> [Instructions to follow]:
Every line of the data, first to last, must be written out unchanged.
═══ Data supplied
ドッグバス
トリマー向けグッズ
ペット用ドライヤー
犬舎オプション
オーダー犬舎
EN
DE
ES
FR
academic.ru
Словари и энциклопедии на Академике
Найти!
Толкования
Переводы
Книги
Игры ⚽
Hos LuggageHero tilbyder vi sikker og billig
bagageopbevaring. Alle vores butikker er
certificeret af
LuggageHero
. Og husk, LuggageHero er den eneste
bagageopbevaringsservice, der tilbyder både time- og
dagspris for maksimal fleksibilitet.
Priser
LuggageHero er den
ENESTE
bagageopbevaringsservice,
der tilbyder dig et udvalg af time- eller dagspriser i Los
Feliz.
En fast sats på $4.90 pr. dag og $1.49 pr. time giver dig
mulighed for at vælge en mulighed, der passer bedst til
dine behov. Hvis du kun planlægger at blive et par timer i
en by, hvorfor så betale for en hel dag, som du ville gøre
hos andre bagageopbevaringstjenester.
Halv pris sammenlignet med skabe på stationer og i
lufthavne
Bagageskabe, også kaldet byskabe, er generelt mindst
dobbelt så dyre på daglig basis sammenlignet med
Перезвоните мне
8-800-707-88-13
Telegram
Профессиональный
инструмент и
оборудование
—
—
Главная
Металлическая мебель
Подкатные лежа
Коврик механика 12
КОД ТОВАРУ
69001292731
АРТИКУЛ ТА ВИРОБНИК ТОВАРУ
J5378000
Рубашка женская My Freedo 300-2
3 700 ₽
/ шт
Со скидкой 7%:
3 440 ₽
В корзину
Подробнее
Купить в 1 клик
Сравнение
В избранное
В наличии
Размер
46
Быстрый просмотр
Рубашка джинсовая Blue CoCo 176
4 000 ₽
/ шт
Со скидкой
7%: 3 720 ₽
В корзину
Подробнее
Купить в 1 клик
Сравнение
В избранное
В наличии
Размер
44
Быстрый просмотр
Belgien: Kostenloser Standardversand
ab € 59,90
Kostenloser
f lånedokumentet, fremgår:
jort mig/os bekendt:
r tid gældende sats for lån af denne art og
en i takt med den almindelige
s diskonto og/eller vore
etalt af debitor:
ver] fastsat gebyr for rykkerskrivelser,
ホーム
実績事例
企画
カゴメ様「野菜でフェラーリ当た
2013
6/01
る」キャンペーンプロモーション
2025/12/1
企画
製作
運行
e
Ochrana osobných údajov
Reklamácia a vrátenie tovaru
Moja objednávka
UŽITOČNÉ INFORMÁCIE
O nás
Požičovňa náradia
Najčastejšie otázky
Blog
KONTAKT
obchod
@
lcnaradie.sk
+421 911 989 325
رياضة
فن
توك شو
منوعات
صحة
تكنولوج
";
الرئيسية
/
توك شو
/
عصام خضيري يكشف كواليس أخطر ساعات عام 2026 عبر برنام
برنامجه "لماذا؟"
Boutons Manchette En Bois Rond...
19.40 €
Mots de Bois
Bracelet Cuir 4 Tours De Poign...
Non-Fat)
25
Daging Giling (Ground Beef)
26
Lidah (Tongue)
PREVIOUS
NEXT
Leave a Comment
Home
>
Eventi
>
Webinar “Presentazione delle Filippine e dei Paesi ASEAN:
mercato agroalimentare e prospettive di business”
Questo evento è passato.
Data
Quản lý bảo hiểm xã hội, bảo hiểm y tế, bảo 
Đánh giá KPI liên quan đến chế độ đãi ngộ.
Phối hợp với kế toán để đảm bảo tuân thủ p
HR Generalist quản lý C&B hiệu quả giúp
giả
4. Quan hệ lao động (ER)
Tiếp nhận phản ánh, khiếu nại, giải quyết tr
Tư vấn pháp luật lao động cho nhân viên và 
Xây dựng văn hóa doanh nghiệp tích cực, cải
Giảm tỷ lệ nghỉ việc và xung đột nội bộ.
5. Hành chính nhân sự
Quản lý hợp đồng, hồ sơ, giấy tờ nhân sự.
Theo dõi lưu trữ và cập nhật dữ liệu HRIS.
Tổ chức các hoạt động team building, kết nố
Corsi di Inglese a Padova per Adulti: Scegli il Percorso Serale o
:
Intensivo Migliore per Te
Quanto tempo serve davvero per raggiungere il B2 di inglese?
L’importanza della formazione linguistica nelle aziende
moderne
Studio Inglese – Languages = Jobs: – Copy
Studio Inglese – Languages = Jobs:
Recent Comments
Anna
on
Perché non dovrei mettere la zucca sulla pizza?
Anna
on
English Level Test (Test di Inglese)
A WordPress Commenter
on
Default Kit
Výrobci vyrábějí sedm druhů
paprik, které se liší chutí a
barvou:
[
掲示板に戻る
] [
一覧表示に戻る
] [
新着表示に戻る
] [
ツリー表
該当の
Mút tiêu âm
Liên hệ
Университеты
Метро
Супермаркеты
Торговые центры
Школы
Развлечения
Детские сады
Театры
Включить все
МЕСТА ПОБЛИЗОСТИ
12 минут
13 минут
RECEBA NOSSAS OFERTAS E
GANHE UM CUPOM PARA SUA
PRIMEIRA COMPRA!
══════
> [Result for this exercise]:
ドッグバス
トリマー向けグッズ
ペット用ドライヤー
犬舎オプション
オーダー犬舎
EN
DE
ES
FR
academic.ru
Словари и энциклопедии на Академике
Найти!
Толкования
Переводы
Книги
Игры ⚽
Hos LuggageHero tilbyder vi sikker og billig
bagageopbevaring. Alle vores butikker er
certificeret af
LuggageHero
. Og husk, LuggageHero er den eneste
bagageopbevaringsservice, der tilbyder både time- og
dagspris for maksimal fleksibilitet.
Priser
LuggageHero er den
ENESTE
bagageopbevaringsservice,
der tilbyder dig et udvalg af time- eller dagspriser i Los
Feliz.
En fast sats på $4.90 pr. dag og $1.49 pr. time giver dig
mulighed for at vælge en mulighed, der passer bedst til
dine behov. Hvis du kun planlægger at blive et par timer i
en by, hvorfor så betale for en hel dag, som du ville gøre
hos andre bagageopbevaringstjenester.
Halv pris sammenlignet med skabe på stationer og i
lufthavne
Bagageskabe, også kaldet byskabe, er generelt mindst
dobbelt så dyre på daglig basis sammenlignet med
Перезвоните мне
8-800-707-88-13
Telegram
Профессиональный
инструмент и
оборудование
—
—
Главная
Металлическая мебель
Подкатные лежа
Коврик механика 12
КОД ТОВАРУ
69001292731
АРТИКУЛ ТА ВИРОБНИК ТОВАРУ
J5378000
Рубашка женская My Freedo 300-2
3 700 ₽
/ шт
Со скидкой 7%:
3 440 ₽
В корзину
Подробнее
Купить в 1 клик
Сравнение
В избранное
В наличии
Размер
46
Быстрый просмотр
Рубашка джинсовая Blue CoCo 176
4 000 ₽
/ шт
Со скидкой
7%: 3 720 ₽
В корзину
Подробнее
Купить в 1 клик
Сравнение
В избранное
В наличии
Размер
44
Быстрый просмотр
Belgien: Kostenloser Standardversand
ab € 59,90
Kostenloser
f lånedokumentet, fremgår:
jort mig/os bekendt:
r tid gældende sats for lån af denne art og
en i takt med den almindelige
s diskonto og/eller vore
etalt af debitor:
ver] fastsat gebyr for rykkerskrivelser,
ホーム
実績事例
企画
カゴメ様「野菜でフェラーリ当た
2013
6/01
る」キャンペーンプロモーション
2025/12/1
企画
製作
運行
e
Ochrana osobných údajov
Reklamácia a vrátenie tovaru
Moja objednávka
UŽITOČNÉ INFORMÁCIE
O nás
Požičovňa náradia
Najčastejšie otázky
Blog
KONTAKT
obchod
@
lcnaradie.sk
+421 911 989 325
رياضة
فن
توك شو
منوعات
صحة
تكنولوج
";
الرئيسية
/
توك شو
/
عصام خضيري يكشف كواليس أخطر ساعات عام 2026 عبر برنام
برنامجه "لماذا؟"
Boutons Manchette En Bois Rond...
19.40 €
Mots de Bois
Bracelet Cuir 4 Tours De Poign...
Non-Fat)
25
Daging Giling (Ground Beef)
26
Lidah (Tongue)
PREVIOUS
NEXT
Leave a Comment
Home
>
Eventi
>
Webinar “Presentazione delle Filippine e dei Paesi ASEAN:
mercato agroalimentare e prospettive di business”
Questo evento è passato.
Data
Quản lý bảo hiểm xã hội, bảo hiểm y tế, bảo 
Đánh giá KPI liên quan đến chế độ đãi ngộ.
Phối hợp với kế toán để đảm bảo tuân thủ p
HR Generalist quản lý C&B hiệu quả giúp
giả
4. Quan hệ lao động (ER)
Tiếp nhận phản ánh, khiếu nại, giải quyết tr
Tư vấn pháp luật lao động cho nhân viên và 
Xây dựng văn hóa doanh nghiệp tích cực, cải
Giảm tỷ lệ nghỉ việc và xung đột nội bộ.
5. Hành chính nhân sự
Quản lý hợp đồng, hồ sơ, giấy tờ nhân sự.
Theo dõi lưu trữ và cập nhật dữ liệu HRIS.
Tổ chức các hoạt động team building, kết nố
Corsi di Inglese a Padova per Adulti: Scegli il Percorso Serale o
:
Intensivo Migliore per Te
Quanto tempo serve davvero per raggiungere il B2 di inglese?
L’importanza della formazione linguistica nelle aziende
moderne
Studio Inglese – Languages = Jobs: – Copy
Studio Inglese – Languages = Jobs:
Recent Comments
Anna
on
Perché non dovrei mettere la zucca sulla pizza?
Anna
on
English Level Test (Test di Inglese)
A WordPress Commenter
on
Default Kit
Výrobci vyrábějí sedm druhů
paprik, které se liší chutí a
barvou:
[
掲示板に戻る
] [
一覧表示に戻る
] [
新着表示に戻る
] [
ツリー表
該当の
Mút tiêu âm
Liên hệ
Университеты
Метро
Супермаркеты
Торговые центры
Школы
Развлечения
Детские сады
Театры
Включить все
МЕСТА ПОБЛИЗОСТИ
12 минут
13 минут
RECEBA NOSSAS OFERTAS E
GANHE UM CUPOM PARA SUA
PRIMEIRA COMPRA!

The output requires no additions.